A couple of years ago, I took a week-long Master Naturalist's class at the Montana Natural History Center in Missoula. We immersed ourselves in the plants, birds, insects, fungi, mammals, and geology of western Montana.

It was too much information, but I did learn about a couple of free apps that make it much easier to identify plants, butterflies, and pretty much anything else in the natural world that will sit still long enough to for me to take a photo.

My favorite app is "Seek." It's produced by the California Academy of Sciences and National Geographic. The app is free and it's amazing. You can use it like a camera to focus on a flower or other plant and watch it work to identify it. Success is not guaranteed, of course - sometimes the app can figure out just the order or family. But with even what look to me like fuzzy photos, Seek provides a quick ID, as with this California Tortoiseshell butterfly:


"Seek" works best with things that don't move around much, like this glacier lily I came across earlier this week in Kootenai Canyon:



Not sure which fungus you're looking at? Seek had no trouble identifying the wolf lichen bellow



Seek is part of an app called "iNaturalist," which is produced by the California Academy of Sciences and the National Geographic Society. iNaturalist gives you access to all kinds of online guide books, and it will show what species of birds, plants, bugs, and so on have been identified in your area. You can track your own observations, too.
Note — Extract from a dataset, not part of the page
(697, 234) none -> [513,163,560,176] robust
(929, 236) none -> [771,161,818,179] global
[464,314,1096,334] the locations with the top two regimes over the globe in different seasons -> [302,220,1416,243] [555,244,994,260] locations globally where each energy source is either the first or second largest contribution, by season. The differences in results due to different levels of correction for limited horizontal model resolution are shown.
For bird enthusiasts, I highly recommend both Merlin and the Audubon Society's app. They have bird identification helpers and bird songs, calls, and range maps. Very cool stuff.

I still have well worn copies of Sibley's Guide to Birds and Kershaw's Plants of the Rocky Mountains, and I still use them. But I like lightening the load of my knapsack by having a lot of solid information available on my smart phone.